## Activity
If you see a picture in the data below, omit it and copy the rest exactly.

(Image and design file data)
------------------------------
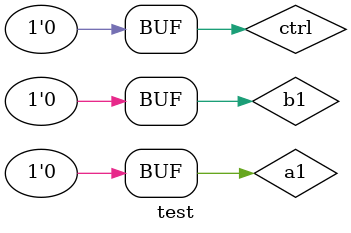
<source format=v>
`timescale 1ns/1ns

module AND2(input a, input b, output c);
    assign c = a & b;
endmodule

module OR2(input a, input b, output c);
    assign c = a | b;
endmodule

module NOT(input a, output c);
    assign c = ~a;
endmodule

module NAND2(input a, input b, output c);
    assign c = ~(a & b);
endmodule

module NOR2(input a, input b, output c);
    assign c = ~(a | b);
endmodule

module XOR2(input a, input b, output c);
    assign c = a ^ b;
endmodule

module mux2(input a, input b, input c, output d);
    assign d = c ? b : a;
endmodule

module test;
    reg a1, b1;
    reg ctrl;
    wire c1, c2, c3, c4, c5, c6;
    wire d;
    
    AND2 U1 (.a(a1), .b(b1), .c(c1));
    OR2 U2 (.a(a1), .b(b1), .c(c2));
    NOT U3 (.a(a1), .c(c3));
    NAND2 U4 (.a(a1), .b(b1), .c(c4));
    NOR2 U5 (.a(a1), .b(b1), .c(c5));
    XOR2 U6 (.a(a1), .b(b1), .c(c6));
    mux2 U7 (.a(a1), .b(b1), .c(ctrl), .d(d));
    
    initial begin
        $dumpfile("vcd/logic_test.vcd");
        $dumpvars();
    end
    
    initial begin
        #0  a1 = 0; b1 = 0; ctrl = 0; // 0ns
        #10 a1 = 1;                   // 10ns
        #10 a1 = 0; b1 = 1;           // 20ns
        #10 a1 = 1;                   // 30ns
        #10 a1 = 0; b1 = 0; ctrl = 1; // 40ns
        #10 a1 = 1;                   // 50ns
        #10 a1 = 0; b1 = 1;           // 60ns
        #10 a1 = 1;                   // 70ns
        #10 a1 = 0; b1 = 0; ctrl = 0; // 80ns
    end
endmodule

</source>
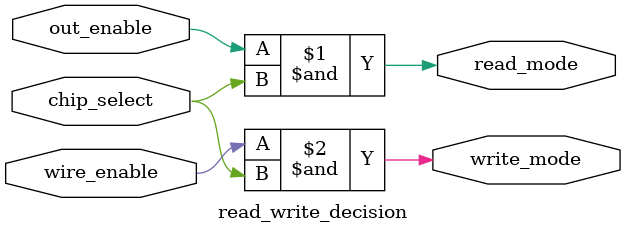
<source format=v>
module read_write_decision(write_mode, read_mode, out_enable, chip_select, wire_enable);
	output write_mode, read_mode;
	input out_enable, chip_select, wire_enable;
	assign read_mode = out_enable & chip_select;
	assign write_mode = wire_enable & chip_select;
endmodule
</source>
------------------------------
## Solved problem
<source format=v>
`timescale 1ns/1ns

module AND2(input a, input b, output c);
    assign c = a & b;
endmodule

module OR2(input a, input b, output c);
    assign c = a | b;
endmodule

module NOT(input a, output c);
    assign c = ~a;
endmodule

module NAND2(input a, input b, output c);
    assign c = ~(a & b);
endmodule

module NOR2(input a, input b, output c);
    assign c = ~(a | b);
endmodule

module XOR2(input a, input b, output c);
    assign c = a ^ b;
endmodule

module mux2(input a, input b, input c, output d);
    assign d = c ? b : a;
endmodule

module test;
    reg a1, b1;
    reg ctrl;
    wire c1, c2, c3, c4, c5, c6;
    wire d;
    
    AND2 U1 (.a(a1), .b(b1), .c(c1));
    OR2 U2 (.a(a1), .b(b1), .c(c2));
    NOT U3 (.a(a1), .c(c3));
    NAND2 U4 (.a(a1), .b(b1), .c(c4));
    NOR2 U5 (.a(a1), .b(b1), .c(c5));
    XOR2 U6 (.a(a1), .b(b1), .c(c6));
    mux2 U7 (.a(a1), .b(b1), .c(ctrl), .d(d));
    
    initial begin
        $dumpfile("vcd/logic_test.vcd");
        $dumpvars();
    end
    
    initial begin
        #0  a1 = 0; b1 = 0; ctrl = 0; // 0ns
        #10 a1 = 1;                   // 10ns
        #10 a1 = 0; b1 = 1;           // 20ns
        #10 a1 = 1;                   // 30ns
        #10 a1 = 0; b1 = 0; ctrl = 1; // 40ns
        #10 a1 = 1;                   // 50ns
        #10 a1 = 0; b1 = 1;           // 60ns
        #10 a1 = 1;                   // 70ns
        #10 a1 = 0; b1 = 0; ctrl = 0; // 80ns
    end
endmodule

</source>
<source format=v>
module read_write_decision(write_mode, read_mode, out_enable, chip_select, wire_enable);
	output write_mode, read_mode;
	input out_enable, chip_select, wire_enable;
	assign read_mode = out_enable & chip_select;
	assign write_mode = wire_enable & chip_select;
endmodule
</source>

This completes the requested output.